Ein fotografischer Lebensfilm (von Wiebke Sievers – WZ 23.06.2025)
Harald Hilscher stellt in der Bandfabrik aus
Das Selbstporträt spielte in der Kunstgeschichte schon immer eine bedeutende Rolle. Dabei lassen sich nicht immer eindeutige Aussagen über ihre Anfertigung treffen. Jedes Porträt war individuell gestaltet und spiegelte die Bedingungen wider, unter denen die Künstlerinnen und Künstler zu Lebzeiten arbeiteten. So musste Albrecht Dürer auf Malerei oder Bleistiftzeichnungen zurückgreifen, während Frida Kahlo sowohl Malerei als auch Fotografie nutzte.
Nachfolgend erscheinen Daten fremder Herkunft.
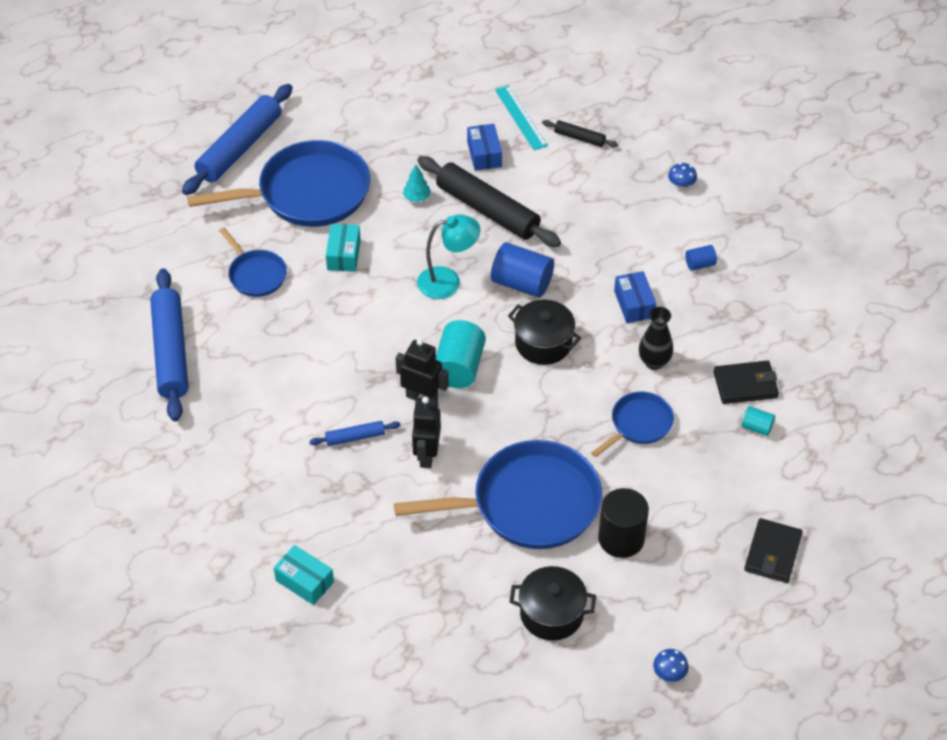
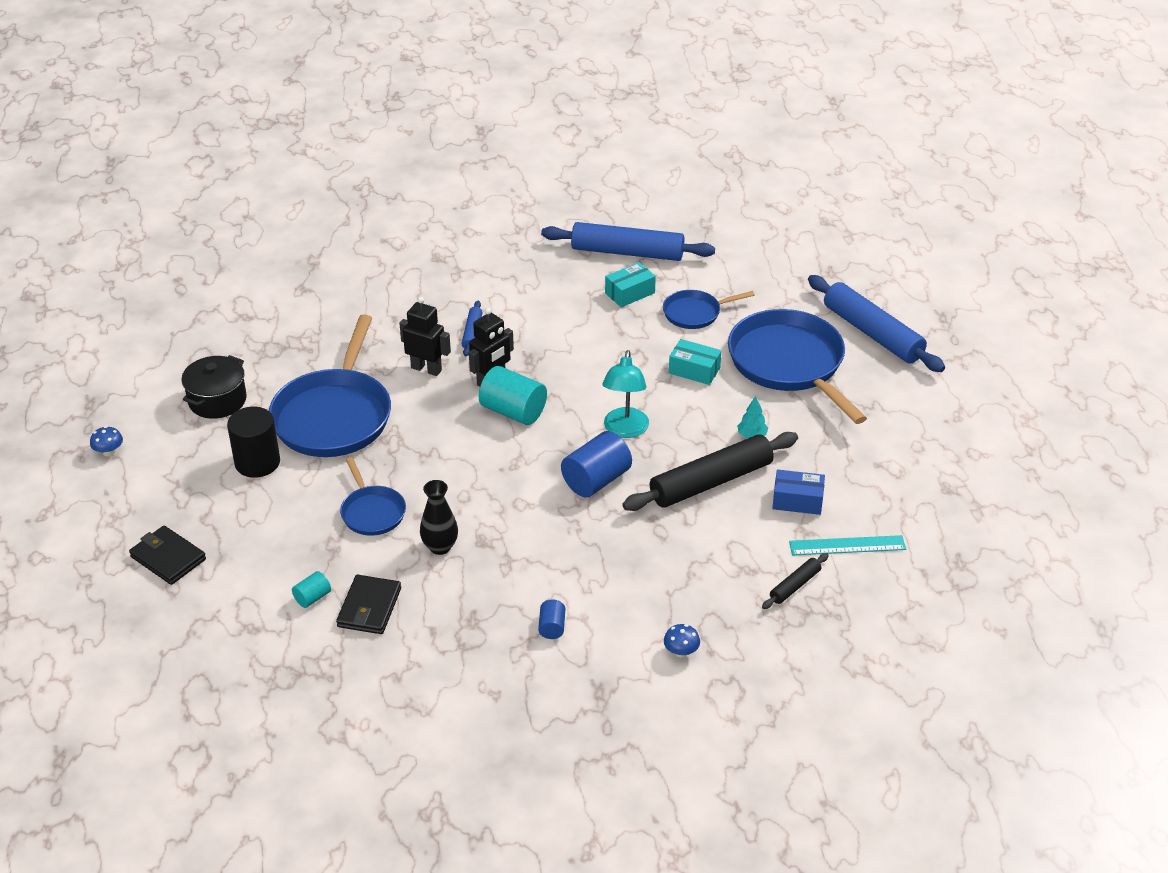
camera: 110 degrees right, 10 degrees down
(304, 581) = (348, 279): turquoise box -> turquoise box (630, 293)
(307, 193) = (789, 364): blue pan -> blue pan turned 150 degrees clockwise
(543, 343) = (510, 474): black pot -> none
(634, 304) = (524, 555): blue box -> none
Der Künstler Harald Hilscher hingegen bedient sich in seiner Ausstellung „Selbstsichten – Ein fotografischer Lebensfilm“, die bis 26. Oktober in der Bandfabrik in Langerfeld zu sehen ist, ausschließlich der Fotografie und ihrer technischen Entwicklung in den letzten Jahrzehnten. Chronologisch nach Lebensphasen geordnet, bilden seine Fotos einen Zeitstrahl entlang der Wand, der ihn in verschiedenen Alltagssituationen zeigt.
Es beginnt mit Schwarz-Weiß-Bildern seiner Kindheit. Ab seinem achten Lebensjahr fing er an, selbst Fotos von sich zu machen, erzählt er. Das Konfirmationsbild und die Urlaubsfotos aus den 1960er-Jahren sind bereits in Farbe. Analog aufgenommen, damals gab es noch keine Digitalkameras.
Die Momente, die man festhielt, waren noch etwas Besonderes. Kurator Andreas Steffens verdeutlichte in seiner Eröffnungsrede den Stellenwert der heutigen Handyfotografie. Es gebe nahezu keine Situation mehr, die nicht sofort festgehalten und verbreitet werde: „So verliert das allgegenwärtige Bildmedium seine ursprüngliche Funktion – nämlich einen Moment, eine Situation, eine Person als bedeutend auszuzeichnen. Wenn alles so besonders ist, im Bild festgehalten zu werden, ist es schließlich nichts mehr wert.“
Nostalgisch betrachtet zeigen die Bilder von der Analog- bis zur Digitalfotografie Moden, Einrichtungen und Lifestyle vergangener Zeiten. „Die Kunst liegt nicht in den einzelnen Fotos, sondern in ihrer Anordnung zur Gestaltung einer Rauminstallation. Die Fotos in ihrer chronologischen Abfolge zeigen, wie unsere Wahrnehmung funktioniert“, führte Steffens aus. Fotos bilden ab, wer wir sind oder wer wir einmal waren, doch hält Steffens die Darstellung des Selbst eher für trügerisch: „Was wir sind, wer wir sind, wissen wir ganz genau – aber eigentlich wissen wir es doch nicht“, erklärt er die Selbstwahrnehmung der Ausstellung.
„Im Wesentlichen ist die Installation schon ein Spiegel. Es geht darum, sich selbst zu sehen“, erklärt Künstler Harald Hilscher. „Dann kommt noch der Blick der anderen hinzu, die auf unser Gesicht schauen und uns nicht nur sehen, sondern sogar meinen, uns zu kennen. Dieses Moment der Erkennbarkeit, das sonst nur für die anderen gegeben ist – das ist der Trick des Selbstporträts“, führt er weiter aus.
Normalerweise gestaltet Hilscher (Klang-)Objekte und Grafiken. Der gebürtige Haaner studierte Visuelle Kommunikation an den Fachhochschulen in Trier und Düsseldorf, erwarb Diplome in Illustration und Fotografie. Seit 2011 lebt und arbeitet er in Wuppertal.
Die Ausstellung „Selbstsichten. Ein fotografischer Lebensfilm“ kann noch bis zum 26. Oktober in der Bandfabrik, Schwelmer Straße 133, besucht werden – im Rahmen von Veranstaltungen oder nach telefonischer Vereinbarung unter 0202 69851933.